**Data provided:**
————————

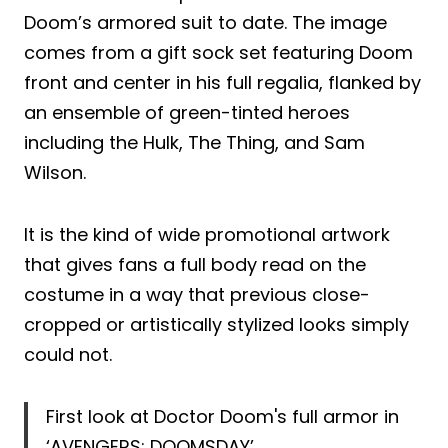
Doom’s armored suit to date. The image
comes from a gift sock set featuring Doom
front and center in his full regalia, flanked by
an ensemble of green-tinted heroes
including the Hulk, The Thing, and Sam
Wilson.
It is the kind of wide promotional artwork
that gives fans a full body read on the
costume in a way that previous close-
cropped or artistically stylized looks simply
could not.
First look at Doctor Doom's full armor in
‘AVENGERS: DOOMSDAY’.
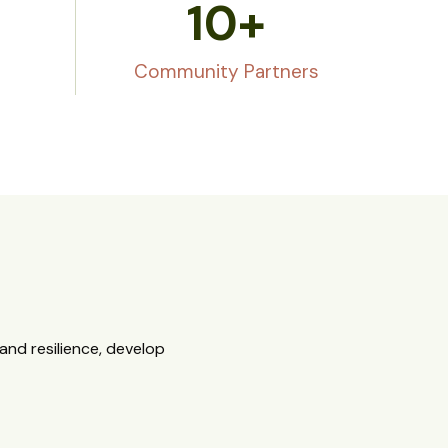
10
+
Community Partners
nd resilience, develop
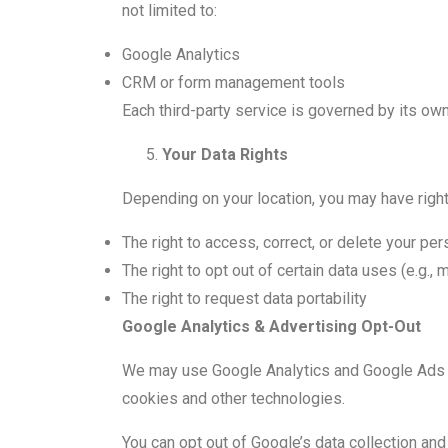
not limited to:
Google Analytics
CRM or form management tools
Each third-party service is governed by its own
Your Data Rights
Depending on your location, you may have right
The right to access, correct, or delete your per
The right to opt out of certain data uses (e.g., 
The right to request data portability
Google Analytics & Advertising Opt-Out
We may use Google Analytics and Google Ads to
cookies and other technologies.
You can opt out of Google’s data collection and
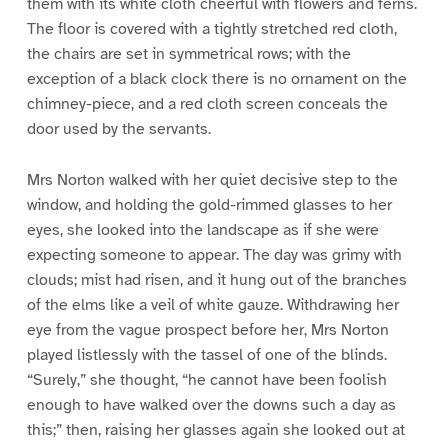
them with its white cloth cheerful with flowers and ferns.
The floor is covered with a tightly stretched red cloth,
the chairs are set in symmetrical rows; with the
exception of a black clock there is no ornament on the
chimney-piece, and a red cloth screen conceals the
door used by the servants.
Mrs Norton walked with her quiet decisive step to the
window, and holding the gold-rimmed glasses to her
eyes, she looked into the landscape as if she were
expecting someone to appear. The day was grimy with
clouds; mist had risen, and it hung out of the branches
of the elms like a veil of white gauze. Withdrawing her
eye from the vague prospect before her, Mrs Norton
played listlessly with the tassel of one of the blinds.
“Surely,” she thought, “he cannot have been foolish
enough to have walked over the downs such a day as
this;” then, raising her glasses again she looked out at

————————

Write the material out again exactly. Do not include the pictures.

Doom’s armored suit to date. The image
comes from a gift sock set featuring Doom
front and center in his full regalia, flanked by
an ensemble of green-tinted heroes
including the Hulk, The Thing, and Sam
Wilson.
It is the kind of wide promotional artwork
that gives fans a full body read on the
costume in a way that previous close-
cropped or artistically stylized looks simply
could not.
First look at Doctor Doom's full armor in
‘AVENGERS: DOOMSDAY’.
10
+
Community Partners
nd resilience, develop
not limited to:
Google Analytics
CRM or form management tools
Each third-party service is governed by its own
Your Data Rights
Depending on your location, you may have right
The right to access, correct, or delete your per
The right to opt out of certain data uses (e.g., 
The right to request data portability
Google Analytics & Advertising Opt-Out
We may use Google Analytics and Google Ads to
cookies and other technologies.
You can opt out of Google’s data collection and
them with its white cloth cheerful with flowers and ferns.
The floor is covered with a tightly stretched red cloth,
the chairs are set in symmetrical rows; with the
exception of a black clock there is no ornament on the
chimney-piece, and a red cloth screen conceals the
door used by the servants.
Mrs Norton walked with her quiet decisive step to the
window, and holding the gold-rimmed glasses to her
eyes, she looked into the landscape as if she were
expecting someone to appear. The day was grimy with
clouds; mist had risen, and it hung out of the branches
of the elms like a veil of white gauze. Withdrawing her
eye from the vague prospect before her, Mrs Norton
played listlessly with the tassel of one of the blinds.
“Surely,” she thought, “he cannot have been foolish
enough to have walked over the downs such a day as
this;” then, raising her glasses again she looked out at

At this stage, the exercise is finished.